◆ **EXERCISE**
Update the records starting at the line that contains "info@velo-opt-bel.ru" and ending at the line that contains "confortables ?" by changing every "Achteras" to "Achterkant" and keeping everything else the same. Return only those lines, and leave the pictures out.

◆ **TASK MATERIAL**
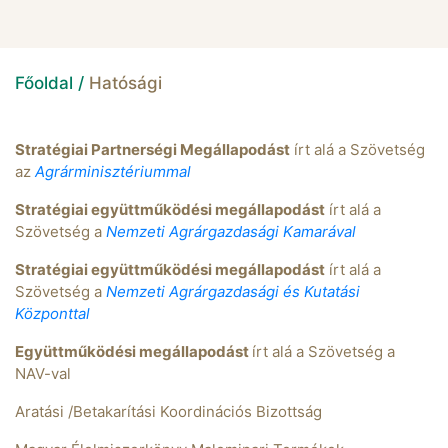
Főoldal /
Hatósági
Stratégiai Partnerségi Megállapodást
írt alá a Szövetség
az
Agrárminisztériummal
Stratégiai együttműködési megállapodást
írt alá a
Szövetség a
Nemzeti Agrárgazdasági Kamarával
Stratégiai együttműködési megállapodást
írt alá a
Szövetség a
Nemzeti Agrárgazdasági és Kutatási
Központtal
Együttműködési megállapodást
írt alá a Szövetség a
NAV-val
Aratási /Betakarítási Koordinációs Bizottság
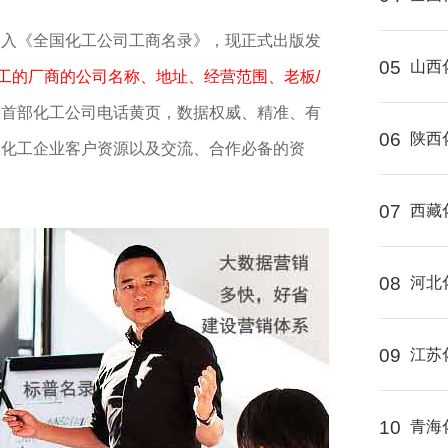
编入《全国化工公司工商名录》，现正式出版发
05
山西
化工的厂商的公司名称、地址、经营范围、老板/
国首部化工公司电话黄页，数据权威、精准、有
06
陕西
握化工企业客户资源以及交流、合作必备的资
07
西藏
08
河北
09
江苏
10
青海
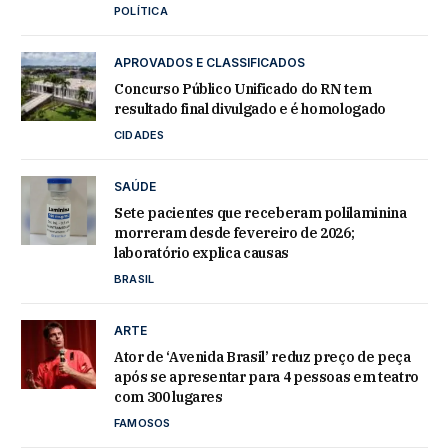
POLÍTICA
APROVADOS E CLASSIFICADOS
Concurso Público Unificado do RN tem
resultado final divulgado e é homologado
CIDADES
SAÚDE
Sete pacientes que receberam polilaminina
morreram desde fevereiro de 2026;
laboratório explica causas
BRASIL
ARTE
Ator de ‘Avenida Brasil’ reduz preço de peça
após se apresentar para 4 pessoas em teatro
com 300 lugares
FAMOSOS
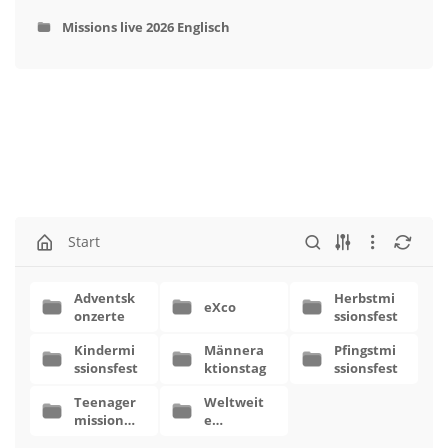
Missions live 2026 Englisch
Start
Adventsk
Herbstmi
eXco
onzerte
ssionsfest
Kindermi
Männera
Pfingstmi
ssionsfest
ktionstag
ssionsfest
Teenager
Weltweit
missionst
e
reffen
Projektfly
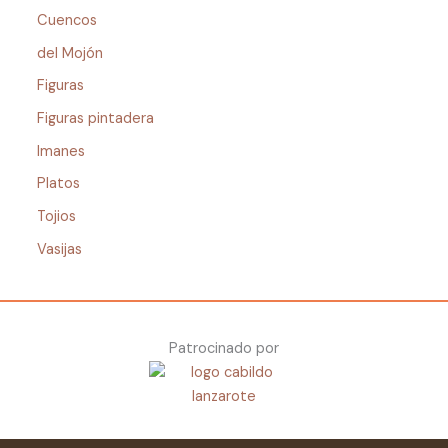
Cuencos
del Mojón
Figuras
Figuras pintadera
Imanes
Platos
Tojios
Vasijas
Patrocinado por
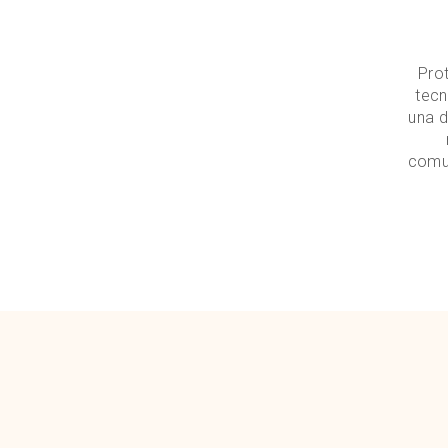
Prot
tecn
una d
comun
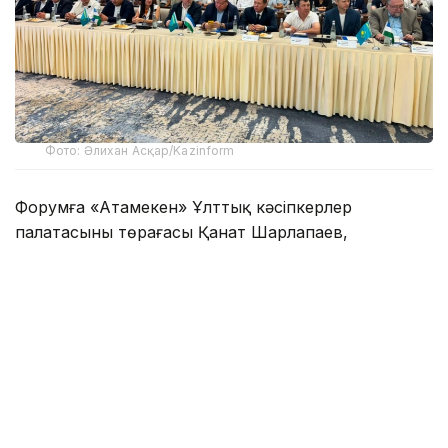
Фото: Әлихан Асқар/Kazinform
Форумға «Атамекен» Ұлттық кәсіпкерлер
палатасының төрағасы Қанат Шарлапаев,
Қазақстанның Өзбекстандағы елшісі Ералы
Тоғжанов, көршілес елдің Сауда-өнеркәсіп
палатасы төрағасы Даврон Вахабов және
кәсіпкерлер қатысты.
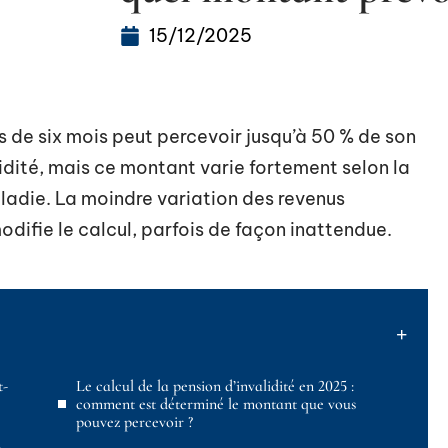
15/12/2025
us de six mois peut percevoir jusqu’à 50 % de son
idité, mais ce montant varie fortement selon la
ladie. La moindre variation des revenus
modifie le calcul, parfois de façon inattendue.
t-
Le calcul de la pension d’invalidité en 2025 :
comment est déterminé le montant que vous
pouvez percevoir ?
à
...
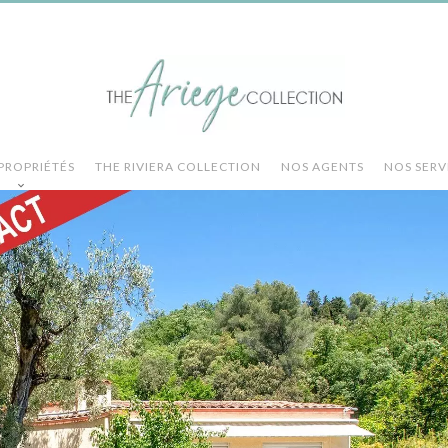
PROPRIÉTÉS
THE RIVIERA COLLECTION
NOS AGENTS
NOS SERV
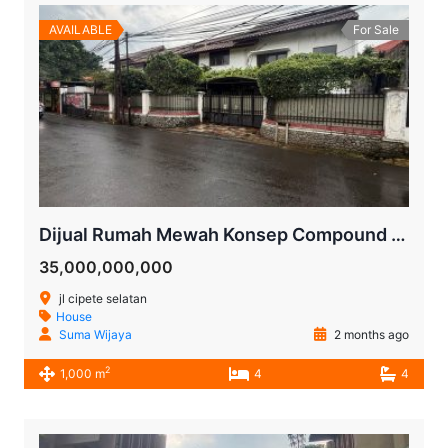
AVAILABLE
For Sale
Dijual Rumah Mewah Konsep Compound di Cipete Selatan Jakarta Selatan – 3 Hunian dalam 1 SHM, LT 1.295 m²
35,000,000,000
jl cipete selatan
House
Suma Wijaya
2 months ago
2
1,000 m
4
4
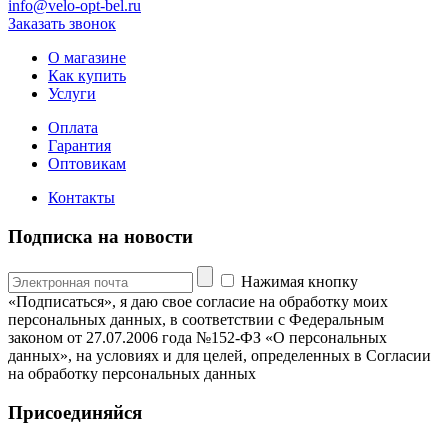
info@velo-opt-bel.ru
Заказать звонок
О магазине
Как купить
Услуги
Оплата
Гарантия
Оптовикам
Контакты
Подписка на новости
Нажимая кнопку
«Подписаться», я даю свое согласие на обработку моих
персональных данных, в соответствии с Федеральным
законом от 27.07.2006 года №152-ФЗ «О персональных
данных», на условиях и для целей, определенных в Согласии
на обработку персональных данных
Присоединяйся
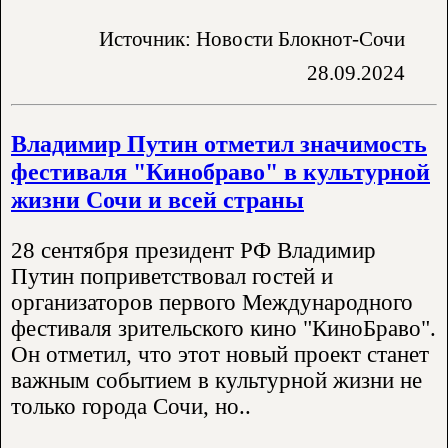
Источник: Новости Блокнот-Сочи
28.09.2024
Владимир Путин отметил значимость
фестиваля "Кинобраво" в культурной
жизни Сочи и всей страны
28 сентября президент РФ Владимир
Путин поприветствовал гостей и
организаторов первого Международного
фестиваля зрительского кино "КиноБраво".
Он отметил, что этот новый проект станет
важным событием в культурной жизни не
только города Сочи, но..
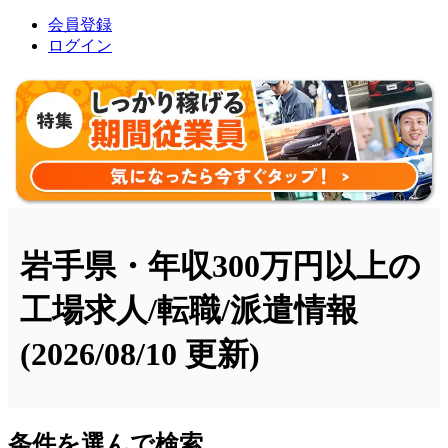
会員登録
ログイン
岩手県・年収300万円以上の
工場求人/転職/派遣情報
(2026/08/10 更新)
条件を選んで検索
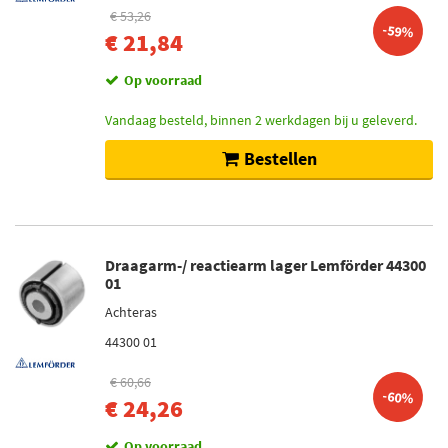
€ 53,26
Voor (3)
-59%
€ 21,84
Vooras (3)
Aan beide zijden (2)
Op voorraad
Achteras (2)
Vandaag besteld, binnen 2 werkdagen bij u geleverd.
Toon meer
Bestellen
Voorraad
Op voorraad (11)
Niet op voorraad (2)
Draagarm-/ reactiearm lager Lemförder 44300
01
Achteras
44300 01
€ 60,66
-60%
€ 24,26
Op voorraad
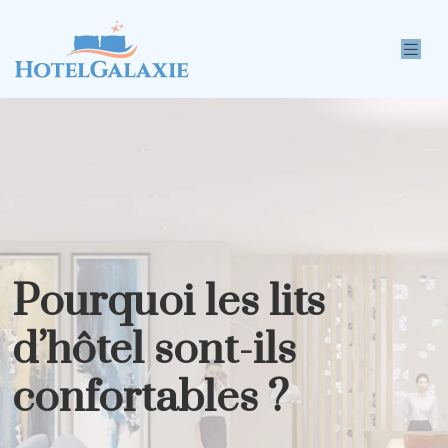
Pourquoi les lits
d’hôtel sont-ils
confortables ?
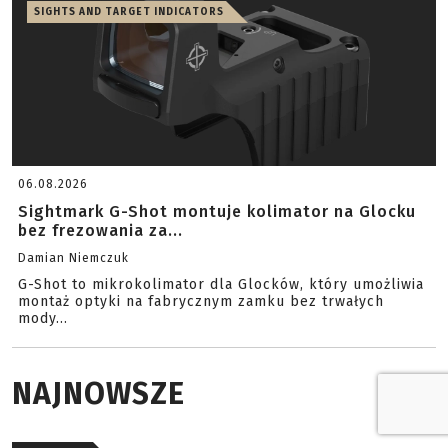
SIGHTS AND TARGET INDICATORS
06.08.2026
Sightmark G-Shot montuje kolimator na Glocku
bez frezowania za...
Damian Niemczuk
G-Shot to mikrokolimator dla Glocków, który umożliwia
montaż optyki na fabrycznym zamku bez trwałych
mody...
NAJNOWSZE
--
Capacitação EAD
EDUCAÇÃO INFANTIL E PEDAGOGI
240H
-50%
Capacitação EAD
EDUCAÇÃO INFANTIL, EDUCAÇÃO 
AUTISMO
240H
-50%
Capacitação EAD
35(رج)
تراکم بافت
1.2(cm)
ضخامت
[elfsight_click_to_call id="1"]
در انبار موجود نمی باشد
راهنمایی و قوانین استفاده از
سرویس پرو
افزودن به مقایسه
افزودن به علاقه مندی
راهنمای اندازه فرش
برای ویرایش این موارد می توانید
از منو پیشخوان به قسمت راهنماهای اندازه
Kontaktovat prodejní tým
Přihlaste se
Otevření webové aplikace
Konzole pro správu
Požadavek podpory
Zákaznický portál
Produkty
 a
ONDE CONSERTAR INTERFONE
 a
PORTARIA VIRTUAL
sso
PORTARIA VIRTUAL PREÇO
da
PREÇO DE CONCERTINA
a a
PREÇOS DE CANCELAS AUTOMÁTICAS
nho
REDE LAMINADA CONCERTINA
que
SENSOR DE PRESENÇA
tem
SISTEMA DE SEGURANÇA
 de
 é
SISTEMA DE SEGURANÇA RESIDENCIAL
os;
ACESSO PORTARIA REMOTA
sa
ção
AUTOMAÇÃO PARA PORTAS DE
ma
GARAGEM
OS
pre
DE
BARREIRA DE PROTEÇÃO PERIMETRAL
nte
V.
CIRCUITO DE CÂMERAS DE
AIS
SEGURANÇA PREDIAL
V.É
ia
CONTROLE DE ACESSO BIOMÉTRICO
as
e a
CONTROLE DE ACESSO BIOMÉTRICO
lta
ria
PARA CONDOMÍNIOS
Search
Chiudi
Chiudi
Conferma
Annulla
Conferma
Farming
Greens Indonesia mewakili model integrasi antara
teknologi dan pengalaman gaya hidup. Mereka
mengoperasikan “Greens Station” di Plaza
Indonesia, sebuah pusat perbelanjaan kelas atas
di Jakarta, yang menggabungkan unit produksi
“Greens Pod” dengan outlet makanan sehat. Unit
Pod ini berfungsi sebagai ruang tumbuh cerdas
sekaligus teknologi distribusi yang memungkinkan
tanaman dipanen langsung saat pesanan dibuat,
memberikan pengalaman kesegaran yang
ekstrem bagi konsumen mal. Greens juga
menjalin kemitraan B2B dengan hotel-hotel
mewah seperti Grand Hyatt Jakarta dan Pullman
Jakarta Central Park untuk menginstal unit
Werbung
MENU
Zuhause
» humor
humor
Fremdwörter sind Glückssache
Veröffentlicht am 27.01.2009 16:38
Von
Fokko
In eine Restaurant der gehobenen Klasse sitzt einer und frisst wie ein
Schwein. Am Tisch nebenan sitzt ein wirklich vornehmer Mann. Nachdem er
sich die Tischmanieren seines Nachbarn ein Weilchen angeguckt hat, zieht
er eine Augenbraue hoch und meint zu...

◆ **RESPONSE AREA**
info@velo-opt-bel.ru
Заказать звонок
О магазине
Как купить
Услуги
Оплата
Гарантия
Оптовикам
Контакты
Подписка на новости
Нажимая кнопку
«Подписаться», я даю свое согласие на обработку моих
персональных данных, в соответствии с Федеральным
законом от 27.07.2006 года №152-ФЗ «О персональных
данных», на условиях и для целей, определенных в Согласии
на обработку персональных данных
Присоединяйся
Источник: Новости Блокнот-Сочи
28.09.2024
Владимир Путин отметил значимость
фестиваля "Кинобраво" в культурной
жизни Сочи и всей страны
28 сентября президент РФ Владимир
Путин поприветствовал гостей и
организаторов первого Международного
фестиваля зрительского кино "КиноБраво".
Он отметил, что этот новый проект станет
важным событием в культурной жизни не
только города Сочи, но..
会員登録
ログイン
岩手県・年収300万円以上の
工場求人/転職/派遣情報
(2026/08/10 更新)
条件を選んで検索
€ 53,26
Voor (3)
-59%
€ 21,84
Vooras (3)
Aan beide zijden (2)
Op voorraad
Achterkant (2)
Vandaag besteld, binnen 2 werkdagen bij u geleverd.
Toon meer
Bestellen
Voorraad
Op voorraad (11)
Niet op voorraad (2)
Draagarm-/ reactiearm lager Lemförder 44300
01
Achterkant
44300 01
€ 60,66
-60%
€ 24,26
Op voorraad
Pourquoi les lits
d’hôtel sont-ils
confortables ?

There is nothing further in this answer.